TASK OBJECTIVE :: Take the line containing "left shoulder: (849, 200)" and every line after it to the end of the data, and write them out exactly as they appear.

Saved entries
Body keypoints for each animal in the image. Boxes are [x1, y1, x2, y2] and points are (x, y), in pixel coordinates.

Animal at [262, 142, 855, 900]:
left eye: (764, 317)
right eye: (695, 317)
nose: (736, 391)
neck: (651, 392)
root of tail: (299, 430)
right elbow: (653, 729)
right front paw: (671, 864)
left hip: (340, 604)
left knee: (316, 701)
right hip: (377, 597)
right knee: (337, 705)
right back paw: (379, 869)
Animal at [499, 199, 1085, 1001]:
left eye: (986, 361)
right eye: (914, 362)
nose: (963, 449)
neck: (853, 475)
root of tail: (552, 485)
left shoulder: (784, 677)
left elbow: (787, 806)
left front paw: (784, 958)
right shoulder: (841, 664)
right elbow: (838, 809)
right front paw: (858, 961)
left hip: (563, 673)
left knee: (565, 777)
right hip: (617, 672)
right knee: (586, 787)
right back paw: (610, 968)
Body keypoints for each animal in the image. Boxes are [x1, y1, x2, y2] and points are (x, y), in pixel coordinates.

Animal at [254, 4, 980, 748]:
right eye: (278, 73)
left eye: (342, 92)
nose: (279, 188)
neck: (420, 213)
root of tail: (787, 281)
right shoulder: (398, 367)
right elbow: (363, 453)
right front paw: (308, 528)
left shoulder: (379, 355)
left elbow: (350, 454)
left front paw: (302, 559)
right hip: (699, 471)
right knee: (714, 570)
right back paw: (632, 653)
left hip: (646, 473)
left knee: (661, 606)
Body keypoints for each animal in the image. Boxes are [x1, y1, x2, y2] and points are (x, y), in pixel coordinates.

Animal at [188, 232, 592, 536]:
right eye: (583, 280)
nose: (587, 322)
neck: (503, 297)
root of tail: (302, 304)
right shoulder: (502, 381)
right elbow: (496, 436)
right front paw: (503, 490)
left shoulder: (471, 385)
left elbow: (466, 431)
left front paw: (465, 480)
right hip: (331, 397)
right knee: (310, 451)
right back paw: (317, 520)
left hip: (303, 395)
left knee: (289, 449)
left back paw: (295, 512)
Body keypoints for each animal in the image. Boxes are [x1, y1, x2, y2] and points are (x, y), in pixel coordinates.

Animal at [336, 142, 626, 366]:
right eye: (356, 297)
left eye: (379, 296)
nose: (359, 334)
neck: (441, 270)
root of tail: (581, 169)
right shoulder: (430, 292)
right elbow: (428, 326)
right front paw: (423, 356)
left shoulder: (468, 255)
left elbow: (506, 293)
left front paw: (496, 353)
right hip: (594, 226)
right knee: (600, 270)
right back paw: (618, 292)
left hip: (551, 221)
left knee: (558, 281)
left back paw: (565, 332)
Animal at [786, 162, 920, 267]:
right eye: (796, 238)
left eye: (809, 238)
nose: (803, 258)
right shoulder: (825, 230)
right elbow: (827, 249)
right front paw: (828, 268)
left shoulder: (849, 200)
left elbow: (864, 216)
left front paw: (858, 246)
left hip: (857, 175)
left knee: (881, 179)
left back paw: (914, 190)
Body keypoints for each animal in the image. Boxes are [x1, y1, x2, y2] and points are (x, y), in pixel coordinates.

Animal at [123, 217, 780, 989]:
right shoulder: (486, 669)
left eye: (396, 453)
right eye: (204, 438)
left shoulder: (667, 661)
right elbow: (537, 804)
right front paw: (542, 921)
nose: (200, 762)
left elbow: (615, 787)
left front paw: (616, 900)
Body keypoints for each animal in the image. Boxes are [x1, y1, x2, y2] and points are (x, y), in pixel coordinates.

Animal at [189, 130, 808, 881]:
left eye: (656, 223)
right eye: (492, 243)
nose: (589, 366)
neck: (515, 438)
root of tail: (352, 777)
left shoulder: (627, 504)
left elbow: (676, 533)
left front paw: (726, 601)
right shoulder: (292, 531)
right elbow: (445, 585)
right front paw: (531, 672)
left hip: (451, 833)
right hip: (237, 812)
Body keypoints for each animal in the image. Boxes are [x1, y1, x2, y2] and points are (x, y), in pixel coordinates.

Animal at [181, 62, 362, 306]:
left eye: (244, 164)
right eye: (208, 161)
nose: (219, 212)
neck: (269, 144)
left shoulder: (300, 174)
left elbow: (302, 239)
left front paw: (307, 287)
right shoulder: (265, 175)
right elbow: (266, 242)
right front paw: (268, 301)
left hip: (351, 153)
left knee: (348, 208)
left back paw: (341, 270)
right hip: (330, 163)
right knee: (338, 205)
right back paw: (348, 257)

OUTPUT OF THE EXERCISE ::
left shoulder: (849, 200)
left elbow: (864, 216)
left front paw: (858, 246)
left hip: (857, 175)
left knee: (881, 179)
left back paw: (914, 190)
Body keypoints for each animal in the image. Boxes are [x1, y1, x2, y2] and points are (x, y), in pixel coordinates.

Animal at [123, 217, 780, 989]:
right shoulder: (486, 669)
left eye: (396, 453)
right eye: (204, 438)
left shoulder: (667, 661)
right elbow: (537, 804)
right front paw: (542, 921)
nose: (200, 762)
left elbow: (615, 787)
left front paw: (616, 900)
Body keypoints for each animal in the image. Boxes are [x1, y1, x2, y2] and points are (x, y), in pixel coordinates.

Animal at [189, 130, 808, 881]:
left eye: (656, 223)
right eye: (492, 243)
nose: (589, 366)
neck: (515, 438)
root of tail: (352, 777)
left shoulder: (627, 504)
left elbow: (676, 533)
left front paw: (726, 601)
right shoulder: (292, 531)
right elbow: (445, 585)
right front paw: (531, 672)
left hip: (451, 833)
right hip: (237, 812)
Body keypoints for each animal in the image. Boxes are [x1, y1, x2, y2] and points are (x, y), in pixel coordinates.

Animal at [181, 62, 362, 306]:
left eye: (244, 164)
right eye: (208, 161)
nose: (219, 212)
neck: (269, 144)
left shoulder: (300, 174)
left elbow: (302, 239)
left front paw: (307, 287)
right shoulder: (265, 175)
right elbow: (266, 242)
right front paw: (268, 301)
left hip: (351, 153)
left knee: (348, 208)
left back paw: (341, 270)
right hip: (330, 163)
right knee: (338, 205)
right back paw: (348, 257)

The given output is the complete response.